Risk Management

Katrina Is Costliest U.S. Catastrophe

A preliminary estimate of commercial and personal property claims reveals that losses from the August storm will far exceed those caused by Hurrica...
Marie LeoneOctober 5, 2005

The damaged caused by Hurricane Katrina in late August will cost U.S. property and casualty insurers an estimated $34.4 billion, says a new report released by Insurance Services Office Inc.

According to officials from ISO, which provides data to the risk management industry, that preliminary estimate elevates Katrina to the costliest catastrophe in the nation’s history. Claims related to Hurricane Andrew, which struck in 1992, totaled $20.8 billion in 2005 dollars.

Policyholders in Alabama, Florida, Georgia, Louisiana, Mississippi, and Tennessee are expected to file more than 1.6 million claims for damage to personal and commercial property, according to the ISO report. Louisiana businesses and residents have made the greatest number of filings — 900,000 — claiming $22.6 billion in losses, followed by Mississippi, with 490,000 claims totaling $9.8 billion.

Other risk-assessment companies have estimated that Katrina-related claims could run as low as $14 billion and as high as $60 billion, reported the Associated Press.

Of course, insurance companies still don’t have a complete tally, noted ISO. Handling claims in the stricken area, added the report, “has been difficult for several reasons, including limited access to damaged areas, difficulty in tracking down property owners who evacuated to other locations, and breakdown of the communication infrastructure.” ISO intends to resurvey insurers in 60 days to account for new claims, as well as existing claims that have been closed.

The ISO estimates represent insured losses for commercial and personal property lines of insurance, as well as damage to insured onshore oil facilities.

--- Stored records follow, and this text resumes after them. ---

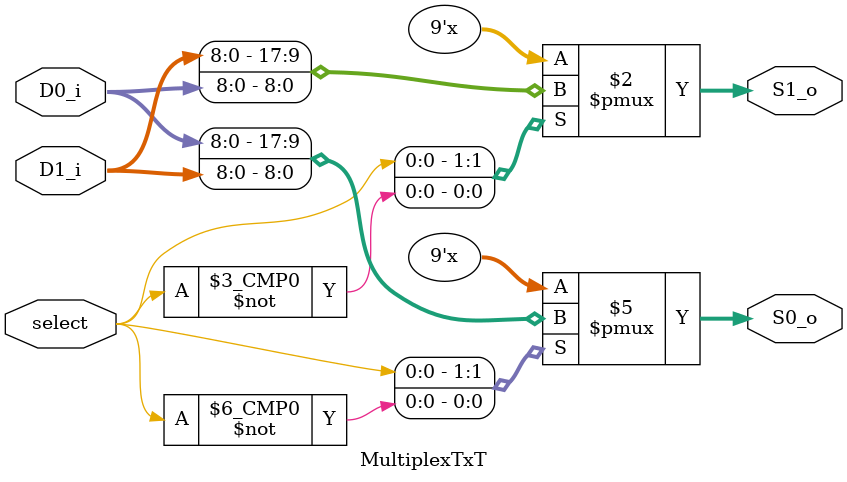
<source format=v>
`timescale 1ns / 1ps


module MultiplexTxT
    # (parameter W = 8) //Ignore this value, just for reference on the instantiation
    (
    input wire select,
    input wire [W:0] D0_i,
    input wire [W:0] D1_i,
    output reg [W:0] S0_o,
    output reg [W:0] S1_o
    );
    
    always @(select, D0_i, D1_i)
        case(select) 
       1'b1: begin
            S0_o <= D0_i;
            S1_o <= D1_i;
        end
       
       1'b0: begin
            S0_o <= D1_i;
            S1_o <= D0_i;
        end
        endcase
endmodule

</source>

However, it does not include claims made for utilities, agriculture, aircraft, ocean marine, and property under the federal flood insurance program.

Meanwhile, on Tuesday the Securities and Exchange Commission announced that it would ease rules governing access by insurance companies to the capital markets, reported the AP. For example, the SEC reportedly will permit publicly traded insurers to submit reduced paperwork for registering new stock issues. The wire service noted that by enabling insurers to maintain adequate liquidity, the SEC actions should help expedite claims processing and payment.